Ben Franklin once said, “there are only two things certain in life, death and taxes.” This adage holds true still today. In fact, if you have to write a hefty check each April to the government and/or your state of residence, you might wonder which is worse, death or the dreaded tax bill. Although we can’t help you much with the dying part, there are some ways to reduce the amount you will owe on your taxes and they are as follows:
1.) Make a Monetary Charitable Donation
Giving is good for the soul, and as it turns out, it’s not bad for the pocketbook either. By giving to a recognized organization, mission, church, etc, you can successfully reduce your tax bill by deducting your donation. This is a huge benefit that is a win, win, because it obviously helps you by reducing the debt you owe Uncle Sam, but it also benefits the organization at the same time. Just make sure you get a receipt from the organization, proving your donation.
2.) Consider Opening a Flexible Spending Account (FSA)
You can pay for child care and healthcare expenses with pretax dollars using a FSA account. This in essence lowers your tax burden, meaning you will owe less at the end of the year. For 2018, as a married couple filing jointly or single person, you can contribute up to $5,000 for dependent care, and $2,650 for healthcare yearly. For a couple filing separately, you can contribute up to $2,500. It’s important to note, though, that you must use this money only for eligible expenses. Otherwise, you could have to forfeit it.
3.) Create a Home Office
If you have a home office space and are self-employed, you could claim the home office deduction on your taxes. Make sure you use the space primarily for your work, though. For example, don’t claim your kitchen counter as your home office if it also is used for food prep and household activities.
4.) Hire a Professional
Many people shy away from hiring a Certified Public Accountant (CPA) to file their taxes, opting instead to try to figure it out themselves or stop by a seasonal tax office. However, CPA’s understand the complexity of the tax law and know how to get you the most deductions possible. They are worth their weight in gold. Also, if you take the time to create spreadsheets (or at least organize your deductions) for them, which makes entering deductible items into their system easier, you might be surprised how affordable their services can be. Don’t expect them to comb through your shoebox full of receipts for hours, though and not owe a pretty penny.

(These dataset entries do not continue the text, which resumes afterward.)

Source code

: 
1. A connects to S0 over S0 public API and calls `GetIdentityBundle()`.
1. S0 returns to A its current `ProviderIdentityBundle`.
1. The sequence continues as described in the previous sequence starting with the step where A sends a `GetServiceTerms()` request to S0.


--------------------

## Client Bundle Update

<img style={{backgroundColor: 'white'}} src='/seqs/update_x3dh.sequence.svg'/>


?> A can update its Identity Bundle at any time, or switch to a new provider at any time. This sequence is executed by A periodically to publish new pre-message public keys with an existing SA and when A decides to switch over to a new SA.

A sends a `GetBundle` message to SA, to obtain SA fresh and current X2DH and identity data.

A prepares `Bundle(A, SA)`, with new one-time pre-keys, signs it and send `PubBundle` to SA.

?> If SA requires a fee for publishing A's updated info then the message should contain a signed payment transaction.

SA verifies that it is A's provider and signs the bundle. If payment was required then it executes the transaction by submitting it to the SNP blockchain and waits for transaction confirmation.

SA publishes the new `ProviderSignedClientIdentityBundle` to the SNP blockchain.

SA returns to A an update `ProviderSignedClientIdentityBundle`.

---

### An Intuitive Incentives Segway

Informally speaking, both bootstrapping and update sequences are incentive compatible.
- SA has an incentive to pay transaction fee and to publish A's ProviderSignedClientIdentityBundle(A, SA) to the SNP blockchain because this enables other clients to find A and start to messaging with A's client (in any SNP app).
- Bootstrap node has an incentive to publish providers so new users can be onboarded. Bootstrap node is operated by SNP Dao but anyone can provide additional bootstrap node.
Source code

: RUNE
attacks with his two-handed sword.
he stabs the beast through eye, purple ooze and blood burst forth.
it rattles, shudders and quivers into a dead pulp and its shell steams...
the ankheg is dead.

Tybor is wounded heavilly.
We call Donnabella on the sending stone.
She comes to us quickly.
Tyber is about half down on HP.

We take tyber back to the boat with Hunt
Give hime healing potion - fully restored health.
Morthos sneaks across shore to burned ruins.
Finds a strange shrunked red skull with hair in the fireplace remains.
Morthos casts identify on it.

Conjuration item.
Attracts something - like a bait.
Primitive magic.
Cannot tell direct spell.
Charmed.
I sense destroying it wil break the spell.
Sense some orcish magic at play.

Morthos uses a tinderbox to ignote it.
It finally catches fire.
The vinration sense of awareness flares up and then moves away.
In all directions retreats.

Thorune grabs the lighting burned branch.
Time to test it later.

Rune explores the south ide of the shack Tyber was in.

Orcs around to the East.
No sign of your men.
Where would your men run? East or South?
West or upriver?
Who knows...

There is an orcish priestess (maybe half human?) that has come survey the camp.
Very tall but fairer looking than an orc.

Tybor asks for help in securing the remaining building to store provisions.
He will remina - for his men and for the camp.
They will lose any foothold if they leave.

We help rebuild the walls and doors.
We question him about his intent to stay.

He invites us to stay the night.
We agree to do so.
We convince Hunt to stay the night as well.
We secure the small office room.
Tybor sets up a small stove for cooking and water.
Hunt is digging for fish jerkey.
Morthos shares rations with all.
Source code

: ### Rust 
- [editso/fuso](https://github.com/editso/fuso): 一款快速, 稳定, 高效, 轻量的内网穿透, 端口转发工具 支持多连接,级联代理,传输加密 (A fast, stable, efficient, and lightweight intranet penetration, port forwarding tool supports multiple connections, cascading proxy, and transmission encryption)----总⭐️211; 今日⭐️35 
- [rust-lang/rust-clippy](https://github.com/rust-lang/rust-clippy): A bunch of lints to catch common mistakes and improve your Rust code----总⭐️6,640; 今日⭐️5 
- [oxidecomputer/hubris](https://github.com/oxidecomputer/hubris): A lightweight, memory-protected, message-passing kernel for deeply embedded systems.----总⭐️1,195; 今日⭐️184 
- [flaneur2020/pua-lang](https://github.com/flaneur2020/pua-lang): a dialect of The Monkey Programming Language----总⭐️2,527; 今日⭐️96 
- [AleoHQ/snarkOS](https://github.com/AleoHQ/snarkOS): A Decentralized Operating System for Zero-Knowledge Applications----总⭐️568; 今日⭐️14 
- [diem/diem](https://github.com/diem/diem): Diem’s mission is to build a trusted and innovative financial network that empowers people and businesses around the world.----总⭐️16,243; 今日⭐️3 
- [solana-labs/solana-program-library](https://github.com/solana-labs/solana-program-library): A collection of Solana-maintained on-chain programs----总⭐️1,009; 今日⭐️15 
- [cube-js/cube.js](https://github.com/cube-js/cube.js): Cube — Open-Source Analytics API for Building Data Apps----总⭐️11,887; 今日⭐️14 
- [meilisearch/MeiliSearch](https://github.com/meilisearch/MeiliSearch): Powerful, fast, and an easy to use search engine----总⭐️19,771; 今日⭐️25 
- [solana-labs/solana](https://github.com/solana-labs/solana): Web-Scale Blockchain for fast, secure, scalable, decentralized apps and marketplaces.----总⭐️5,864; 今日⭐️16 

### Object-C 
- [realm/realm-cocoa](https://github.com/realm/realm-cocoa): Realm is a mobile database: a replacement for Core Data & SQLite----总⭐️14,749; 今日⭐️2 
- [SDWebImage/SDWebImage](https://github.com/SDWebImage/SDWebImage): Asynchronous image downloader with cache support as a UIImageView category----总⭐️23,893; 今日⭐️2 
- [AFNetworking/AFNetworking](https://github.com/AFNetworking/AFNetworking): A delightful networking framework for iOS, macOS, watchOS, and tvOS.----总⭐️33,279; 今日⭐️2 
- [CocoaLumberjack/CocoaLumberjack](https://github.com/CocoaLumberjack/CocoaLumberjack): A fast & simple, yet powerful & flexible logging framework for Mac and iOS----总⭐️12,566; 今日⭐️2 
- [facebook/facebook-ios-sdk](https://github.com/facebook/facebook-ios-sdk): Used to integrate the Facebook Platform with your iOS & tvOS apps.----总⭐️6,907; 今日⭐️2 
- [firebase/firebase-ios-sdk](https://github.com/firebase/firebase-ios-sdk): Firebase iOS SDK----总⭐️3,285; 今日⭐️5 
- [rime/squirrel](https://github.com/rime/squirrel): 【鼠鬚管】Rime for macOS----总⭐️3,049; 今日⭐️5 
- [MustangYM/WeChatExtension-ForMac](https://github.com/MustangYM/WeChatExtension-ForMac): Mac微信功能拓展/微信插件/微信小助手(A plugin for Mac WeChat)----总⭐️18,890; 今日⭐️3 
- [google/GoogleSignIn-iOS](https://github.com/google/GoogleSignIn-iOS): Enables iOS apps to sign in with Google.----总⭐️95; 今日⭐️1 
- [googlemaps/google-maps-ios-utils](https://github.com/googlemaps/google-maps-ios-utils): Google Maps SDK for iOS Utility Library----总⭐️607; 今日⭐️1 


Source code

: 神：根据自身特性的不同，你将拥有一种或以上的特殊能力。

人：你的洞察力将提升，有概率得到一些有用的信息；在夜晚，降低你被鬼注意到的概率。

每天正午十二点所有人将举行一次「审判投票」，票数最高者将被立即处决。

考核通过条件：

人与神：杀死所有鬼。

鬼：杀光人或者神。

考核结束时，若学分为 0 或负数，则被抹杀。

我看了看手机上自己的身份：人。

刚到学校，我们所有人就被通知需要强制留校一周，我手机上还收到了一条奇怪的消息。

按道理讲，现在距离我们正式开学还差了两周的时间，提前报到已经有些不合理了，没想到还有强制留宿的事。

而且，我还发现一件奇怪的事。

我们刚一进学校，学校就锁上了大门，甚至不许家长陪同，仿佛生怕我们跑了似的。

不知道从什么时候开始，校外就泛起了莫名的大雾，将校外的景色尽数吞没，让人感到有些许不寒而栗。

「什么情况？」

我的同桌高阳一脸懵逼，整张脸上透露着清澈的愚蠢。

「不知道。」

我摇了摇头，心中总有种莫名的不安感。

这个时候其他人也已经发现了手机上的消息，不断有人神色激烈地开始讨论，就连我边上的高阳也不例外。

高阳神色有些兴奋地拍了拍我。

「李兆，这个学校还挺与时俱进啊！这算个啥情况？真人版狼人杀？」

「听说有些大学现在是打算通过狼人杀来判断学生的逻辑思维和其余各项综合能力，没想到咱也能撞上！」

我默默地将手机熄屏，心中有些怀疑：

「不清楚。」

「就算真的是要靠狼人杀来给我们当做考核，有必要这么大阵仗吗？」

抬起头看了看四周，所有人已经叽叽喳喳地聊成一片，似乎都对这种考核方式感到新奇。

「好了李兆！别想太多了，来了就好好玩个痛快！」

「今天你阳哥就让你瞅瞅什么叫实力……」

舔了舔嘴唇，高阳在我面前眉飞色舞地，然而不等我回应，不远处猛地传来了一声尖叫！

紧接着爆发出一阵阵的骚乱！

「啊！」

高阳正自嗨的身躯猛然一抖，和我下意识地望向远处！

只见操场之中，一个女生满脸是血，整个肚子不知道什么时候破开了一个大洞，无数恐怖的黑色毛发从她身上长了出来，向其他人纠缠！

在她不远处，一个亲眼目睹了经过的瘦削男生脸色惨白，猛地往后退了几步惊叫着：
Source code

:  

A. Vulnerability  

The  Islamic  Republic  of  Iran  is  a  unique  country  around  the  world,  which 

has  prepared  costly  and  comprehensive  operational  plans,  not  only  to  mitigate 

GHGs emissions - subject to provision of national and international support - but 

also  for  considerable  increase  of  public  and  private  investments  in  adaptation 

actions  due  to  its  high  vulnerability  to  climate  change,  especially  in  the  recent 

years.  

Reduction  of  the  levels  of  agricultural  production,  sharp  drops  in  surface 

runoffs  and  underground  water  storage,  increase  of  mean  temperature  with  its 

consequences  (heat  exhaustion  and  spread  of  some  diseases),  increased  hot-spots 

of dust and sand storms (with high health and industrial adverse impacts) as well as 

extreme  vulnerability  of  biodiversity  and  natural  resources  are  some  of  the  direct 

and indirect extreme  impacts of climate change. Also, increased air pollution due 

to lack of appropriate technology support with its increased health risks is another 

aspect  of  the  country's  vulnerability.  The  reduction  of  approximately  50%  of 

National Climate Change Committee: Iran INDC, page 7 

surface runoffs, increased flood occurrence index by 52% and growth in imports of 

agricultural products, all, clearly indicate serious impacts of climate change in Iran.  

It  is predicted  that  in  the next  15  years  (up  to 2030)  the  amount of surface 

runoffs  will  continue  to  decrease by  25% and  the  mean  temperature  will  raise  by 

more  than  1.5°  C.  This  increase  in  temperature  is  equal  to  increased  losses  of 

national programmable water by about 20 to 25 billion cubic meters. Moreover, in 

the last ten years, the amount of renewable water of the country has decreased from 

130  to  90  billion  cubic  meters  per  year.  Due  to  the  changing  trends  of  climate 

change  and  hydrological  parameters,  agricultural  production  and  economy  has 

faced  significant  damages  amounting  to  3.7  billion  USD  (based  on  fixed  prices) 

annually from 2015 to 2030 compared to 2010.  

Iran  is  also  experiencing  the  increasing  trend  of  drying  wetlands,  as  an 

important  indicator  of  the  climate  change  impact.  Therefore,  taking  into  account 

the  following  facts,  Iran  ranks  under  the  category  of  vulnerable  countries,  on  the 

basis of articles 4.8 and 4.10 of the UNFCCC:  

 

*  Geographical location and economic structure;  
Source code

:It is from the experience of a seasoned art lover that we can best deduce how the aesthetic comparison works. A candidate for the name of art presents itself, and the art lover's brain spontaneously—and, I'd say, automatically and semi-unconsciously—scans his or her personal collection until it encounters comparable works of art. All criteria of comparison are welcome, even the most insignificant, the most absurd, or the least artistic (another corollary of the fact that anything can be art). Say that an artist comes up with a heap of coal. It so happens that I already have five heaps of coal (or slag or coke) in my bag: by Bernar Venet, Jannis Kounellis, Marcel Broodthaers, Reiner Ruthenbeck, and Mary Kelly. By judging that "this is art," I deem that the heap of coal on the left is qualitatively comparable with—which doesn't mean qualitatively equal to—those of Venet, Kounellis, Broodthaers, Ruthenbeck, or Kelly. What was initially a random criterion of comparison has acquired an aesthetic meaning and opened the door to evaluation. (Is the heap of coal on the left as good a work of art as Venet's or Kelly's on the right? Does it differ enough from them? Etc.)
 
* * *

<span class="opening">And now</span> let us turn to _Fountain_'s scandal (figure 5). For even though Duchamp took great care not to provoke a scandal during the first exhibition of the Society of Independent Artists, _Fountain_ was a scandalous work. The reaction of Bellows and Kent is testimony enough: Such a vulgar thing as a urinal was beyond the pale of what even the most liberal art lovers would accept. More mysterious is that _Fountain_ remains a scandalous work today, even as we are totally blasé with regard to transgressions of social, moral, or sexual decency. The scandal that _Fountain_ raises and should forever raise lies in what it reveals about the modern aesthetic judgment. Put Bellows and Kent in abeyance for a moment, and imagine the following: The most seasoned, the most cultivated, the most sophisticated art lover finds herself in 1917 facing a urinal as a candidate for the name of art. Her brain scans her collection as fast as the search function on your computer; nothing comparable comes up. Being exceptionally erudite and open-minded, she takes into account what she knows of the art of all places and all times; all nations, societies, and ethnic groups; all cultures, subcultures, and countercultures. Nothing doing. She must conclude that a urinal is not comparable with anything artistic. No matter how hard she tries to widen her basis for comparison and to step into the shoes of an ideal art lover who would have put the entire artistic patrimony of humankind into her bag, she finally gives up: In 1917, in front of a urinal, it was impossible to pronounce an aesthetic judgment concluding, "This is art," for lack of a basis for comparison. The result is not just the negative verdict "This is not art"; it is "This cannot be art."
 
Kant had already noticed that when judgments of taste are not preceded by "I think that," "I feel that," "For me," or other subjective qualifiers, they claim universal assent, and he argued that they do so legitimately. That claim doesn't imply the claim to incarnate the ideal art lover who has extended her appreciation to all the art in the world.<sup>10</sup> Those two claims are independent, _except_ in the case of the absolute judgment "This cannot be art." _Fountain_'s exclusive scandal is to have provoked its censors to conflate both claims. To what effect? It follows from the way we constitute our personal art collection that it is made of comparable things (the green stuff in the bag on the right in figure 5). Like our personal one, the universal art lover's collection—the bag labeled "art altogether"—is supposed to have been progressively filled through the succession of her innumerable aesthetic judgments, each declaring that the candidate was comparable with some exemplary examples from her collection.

5.) Schedule Any Needed Last Minute Medical Procedures
Medical procedures/expenses are deductible if you itemize when they exceed 7.5% of your adjusted gross income (AGI). To explain this further, if your AGI is $40,000 and you have medical bills, prescriptions, doctor’s visits, even dental procedures/visits etc. that add up to $,5000, you can claim $2,000 as a deduction. Therefore, if you have any medical procedures you need to do, now’s the time.
6.) Donate Unused/Unwanted Items to Charity
Another way you can help charities and reduce your tax burden is donating clothing, home furnishings and other items to charities. You can deduct the value of the items you donate on your taxes. Keep in mind, though, you have to deduct only the fair market value of these items, which means what they would be worth in their present condition, not what you bought them for years prior.